Kozak-Holland (2011) situe la naissance de la gestion de projet à plusieurs milliers d’années, mais ce n’est qu’à partir de la moitié du siècle dernier qu’elle s’est institutionnalisée en pratique professionnelle. Dès son émergence, elle avait besoin de se nourrir de nouvelles connaissances et de nouvelles approches (Morris, 2013). Autrement dit, elle réclamait deux choses: i) la production de connaissances pertinentes, et ii) leur application concrète, notamment la mise au point d’outils et de techniques sophistiqués de gestion tels que PERT et CPM.

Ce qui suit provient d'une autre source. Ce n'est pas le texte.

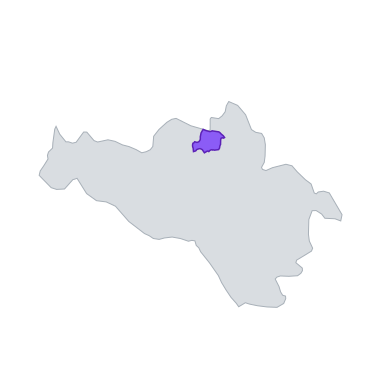 location of Novo Mesto within Slovenia, rotated 224°
{"feature_id": "SVN-212", "entity_name": "Novo Mesto", "entity_type": "Municipality", "adm_level": 1, "iso_a3": "SVN", "parent_name": "Slovenia", "parent_adm1": "", "projection": "orthographic", "projection_center": [15.192, 45.803], "detail": "fine", "context": "in_parent", "style": "filled", "palette": "violet", "viewbox_px": 384, "rotation_deg": 224, "n_neighbors": 0, "source": "natural_earth", "source_scale": "10m", "svg_char_len": 2603}
<svg xmlns="http://www.w3.org/2000/svg" viewBox="0 0 384 384"><g transform="rotate(224 192 192)"><path d="M335.4,144.8L327.3,141.7L317.5,140.5L315.7,142.3L311.9,144.1L309.9,147.3L311.6,159.9L309.3,162.0L298.2,160.9L294.6,162.4L288.7,171.2L282.5,175.0L274.7,177.6L268.9,180.9L261.6,183.7L255.4,185.3L252.9,189.2L251.4,193.4L251.8,197.5L258.3,205.5L259.2,214.1L258.5,224.6L257.1,230.2L254.6,233.9L238.9,238.8L222.5,247.5L222.2,249.4L229.6,257.1L229.9,259.0L223.8,263.3L223.2,267.7L223.9,272.8L227.2,277.9L228.4,282.6L219.3,286.0L207.1,284.8L192.6,278.2L187.6,279.2L182.6,282.5L177.6,281.1L172.1,277.0L164.4,268.6L160.6,263.5L159.1,258.0L157.0,257.2L153.7,258.8L151.0,265.4L143.7,277.2L138.3,280.3L130.3,279.6L119.0,279.6L111.9,280.5L103.4,276.2L101.3,277.0L101.2,279.7L97.9,284.0L92.6,286.7L68.3,279.9L64.9,274.5L70.5,272.1L78.2,265.4L83.4,266.2L89.8,264.9L92.6,262.0L88.8,253.3L78.8,242.4L73.5,238.2L66.2,235.4L65.0,232.5L69.4,215.7L68.2,213.3L59.8,213.9L57.9,212.1L57.2,209.1L57.9,205.1L63.7,198.7L70.1,193.0L71.8,189.8L71.7,187.2L63.7,184.4L58.9,181.7L55.1,180.7L52.4,182.1L50.5,180.4L48.6,175.5L50.7,168.1L58.1,161.5L66.0,155.6L72.8,151.3L76.7,149.4L78.7,141.9L82.7,142.7L90.7,143.3L99.5,145.2L107.8,147.4L115.0,150.2L130.3,153.2L144.2,155.0L148.4,156.6L151.8,156.5L156.0,158.9L158.5,157.1L160.4,154.1L168.0,150.5L175.0,145.8L179.9,139.8L182.7,135.1L187.5,131.7L192.6,130.8L197.3,129.1L216.9,126.9L237.2,128.6L246.8,125.3L254.7,119.4L266.3,117.7L266.9,117.7L284.2,122.0L285.5,119.4L286.3,118.2L285.8,105.6L291.2,99.8L296.3,97.3L313.5,97.8L315.8,101.7L316.8,107.7L318.5,115.7L321.4,117.9L323.0,121.1L322.8,126.7L326.3,130.8L334.4,141.9L335.4,144.8Z" fill="#d9dde1" stroke="#a8b0b8" stroke-width="1"/><path d="M227.5,244.8L225.0,245.7L221.3,247.7L220.5,248.7L220.0,250.0L219.9,250.0L218.0,251.4L214.6,253.8L214.0,254.0L212.8,254.1L211.4,254.0L208.6,254.2L206.4,253.8L206.7,252.7L207.3,252.3L207.6,252.2L207.9,252.0L208.0,251.7L208.4,250.9L208.1,250.2L207.5,249.3L204.4,245.9L204.3,245.3L204.0,244.6L202.7,242.7L202.3,241.0L204.9,237.7L205.8,237.2L206.3,236.5L207.0,236.3L207.3,235.8L207.6,235.4L207.9,234.7L208.0,234.2L208.0,233.8L208.0,233.4L207.9,232.9L208.0,232.7L208.5,232.7L208.8,232.6L209.4,232.0L210.3,228.8L214.0,229.6L215.1,229.3L216.3,228.8L217.0,228.0L218.1,225.8L218.0,225.2L217.9,224.7L217.9,224.1L219.0,222.1L221.7,224.4L222.6,224.8L223.6,225.5L224.5,226.5L224.9,227.2L225.2,227.8L224.8,228.6L225.0,230.0L222.9,231.1L222.5,231.8L222.0,233.0L222.2,234.6L222.7,235.8L224.4,237.5L226.5,240.8L227.4,244.4L227.5,244.8L227.5,244.8Z" fill="#8b5cf6" stroke="#5b21b6" stroke-width="1.5"/></g></svg>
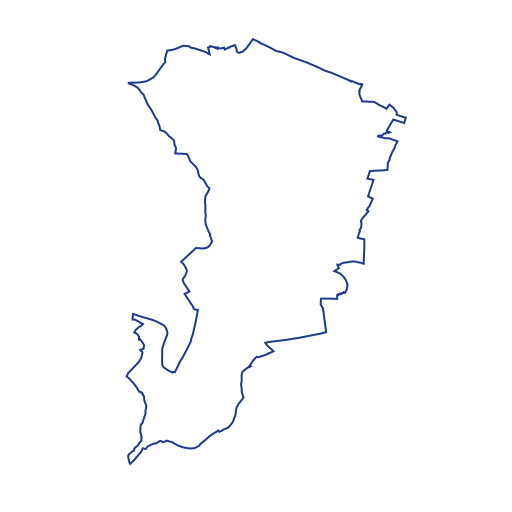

Ce n’est que bien plus tard que sera mise en chantier l’entreprise de produire des connaissances rigoureuses sur les projets et leur gestion (Turner et al., 2011). Le nombre de publications reposant sur un devis méthodologique scientifique — LA voie par excellence de la rigueur — explose (Turner, 2010). Dans la foulée de ce rigorisme paraîtront les premiers ouvrages de théories (Turner et al., 2010) et de méthodologies de la recherche (Drouin et al., 2013). Cette fois, la rigueur scientifique prend le pas sur la pertinence pratique en gestion de projet. Néanmoins, si certains mettent l’accent sur l’importance de la pertinence (Hällgren et al., 2012), d’autres militent en faveur de celle-ci en prenant comme prismes conceptuels et analytiques les concepts aristotéliciens de praxis (Lalonde et al., 2010) et de phronesis (Bredillet et al., 2015).
De toute évidence, le balancier est passé historiquement de l’orthodoxie de la pertinence à celle de la rigueur. D’ailleurs, les résultats d’une recension des écrits que nous avons récemment effectuée dans le Project Management Journal et l’International Journal of Project Management rendent bien compte de cette opposition.